Saturday, July 25, 2009

FAG Bearings and SKF

FAG Bearings (505790.BO) is the subsidiary of the german Schaeffler group (the group that got into trouble last year for buying Continental). It is also a bearings company, like SKF India. Like SKF, they don't talk - so there is not enough information out there.

FAG and SKF had quite contrasting qtrs. FAG's rev is now growing yoy at low double digits, while SKF is declining at low double digit. This might be because FAG is largely automotive bearings, which might have seen a revival with the revival of domestic auto industry. SKF, on the other hand, is also heavily in industrial bearings, which are still to revive. QoQ, SKF is seeing growth, but still not yoy.

However, the story at margins is completely different.

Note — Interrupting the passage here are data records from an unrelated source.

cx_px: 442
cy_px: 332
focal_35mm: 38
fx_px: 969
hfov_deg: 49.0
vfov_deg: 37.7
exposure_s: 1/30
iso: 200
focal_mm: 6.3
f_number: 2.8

SKF's margins have bounced back - this qtr EBITDA margins are at 13%, up from 8% in CY1Q09. FAG margins, on the other hand, have declined from 19% in CY1Q09 to 15% in 2Q. FAG's margins have always been much higher than SKF historically - FAG has been in high teens, while SKF has been in low teens.

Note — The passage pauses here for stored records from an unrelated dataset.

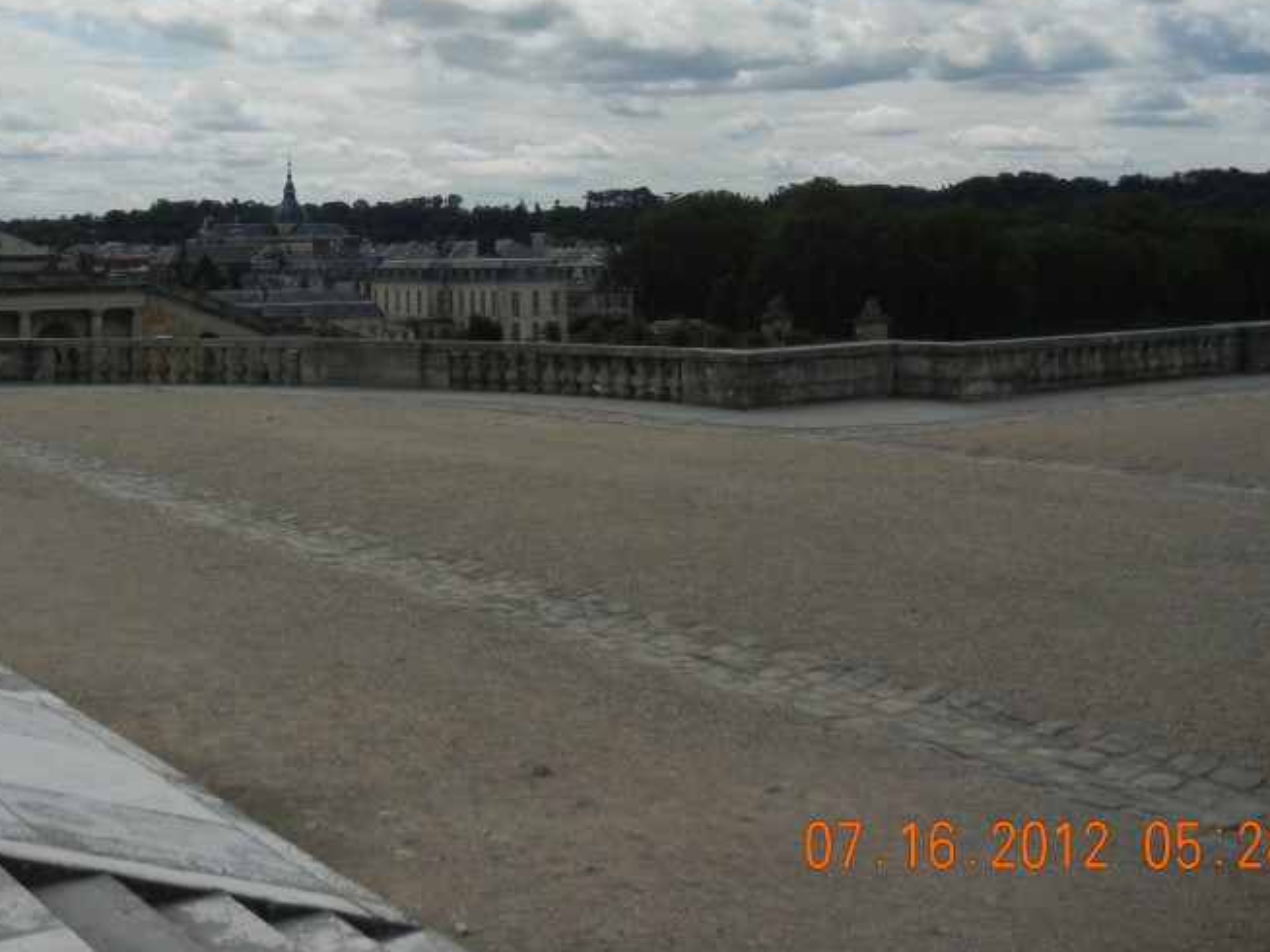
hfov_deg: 39.9
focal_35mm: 47
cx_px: 421
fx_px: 1724
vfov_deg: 30.4
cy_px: 255
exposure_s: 1/1040
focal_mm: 5.4
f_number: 7
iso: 160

Considering both these companies import a lot of what they sell in India, one could have expected margin expansion in 2Q as rupee has appreciated from 1Q to 2Q. That has happened for SKF, not FAG.

FAG is trading at 10x PE on 2Q margins of 15%. If the margins bounce back to high teens (Maruti, Bajaj and Hero Honda are all now making tons of money, so their suppliers should also benefit), it is trading at 8x PE. That doesn't mean that stock will go up - it can easily trade at 5x PE too, like it was not that long ago.

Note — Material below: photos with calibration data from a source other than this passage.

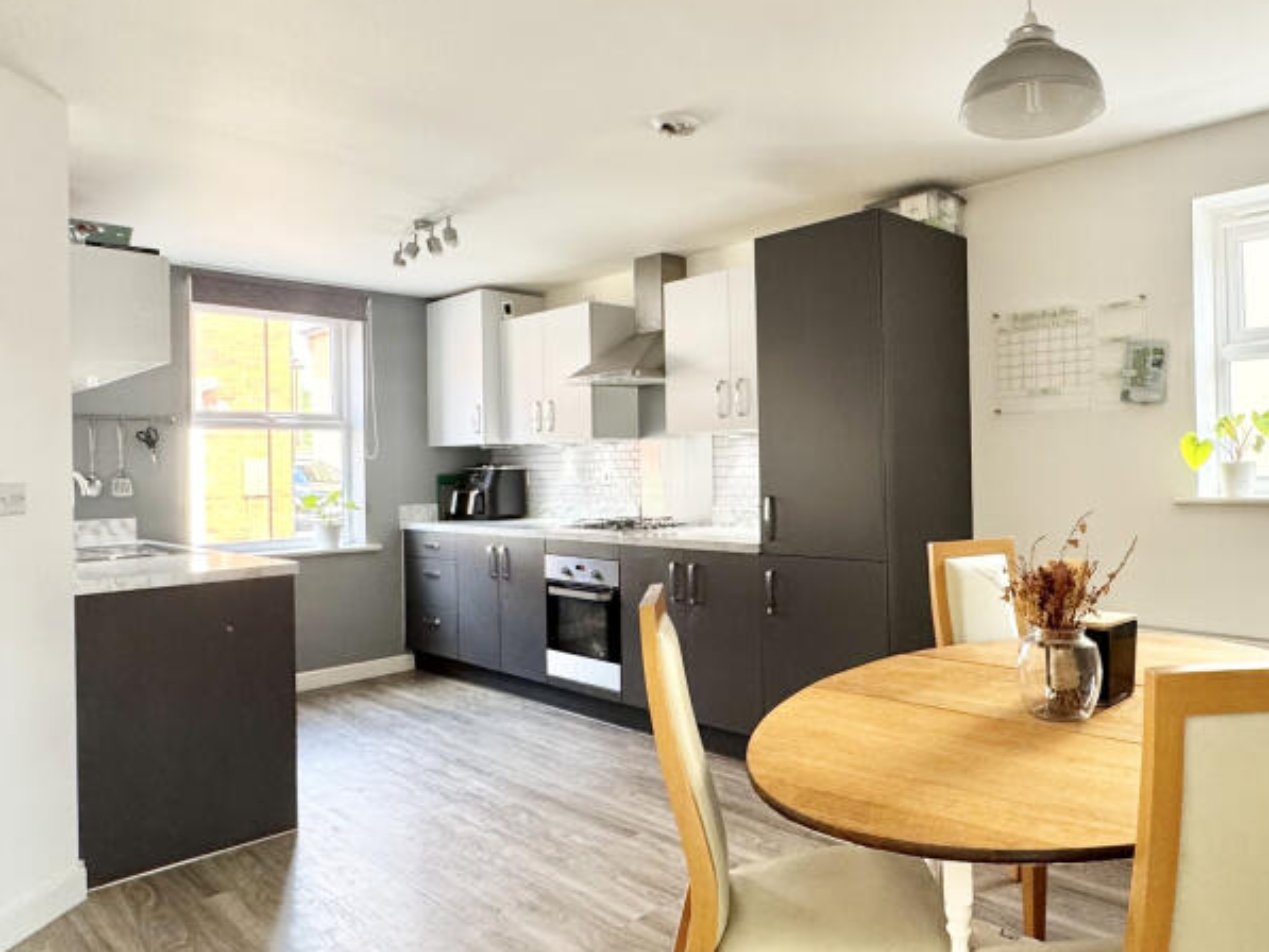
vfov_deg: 56.8
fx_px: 880
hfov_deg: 69.8
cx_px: 831
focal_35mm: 24
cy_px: 480
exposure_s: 1/99
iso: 250
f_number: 2.2
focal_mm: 2.22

From a little bit of what I have read, it seems like bearings is not a commodity industry. Auto manafucturing is an intensely competitive industry - anybody can make a car. But there are only a few big companies in the world that can make bearings.

The big question with SKF and FAG India is not about their long-term top-line growth prospects. It is about margins, and specifically this - how much money will their parent companies let their Indian subsidiaries make? The Indian subsidiaries import from 100% owned subsidiaries of the parent companies, so there is a transfer pricing issue. As a minority shareholder in the Indian subsidiary, we can get beaten over.

Still, I have gone ahead and purchased FAG. So far, the parent company has played fair. Now the parent company has a huge debt load and might play unfair. But FAG India makes only $20mn of profit every year. Playing unfair here won't make any dent in Schaeffler's billions of debt. I plan to hold this for some time, but it is a risky bet.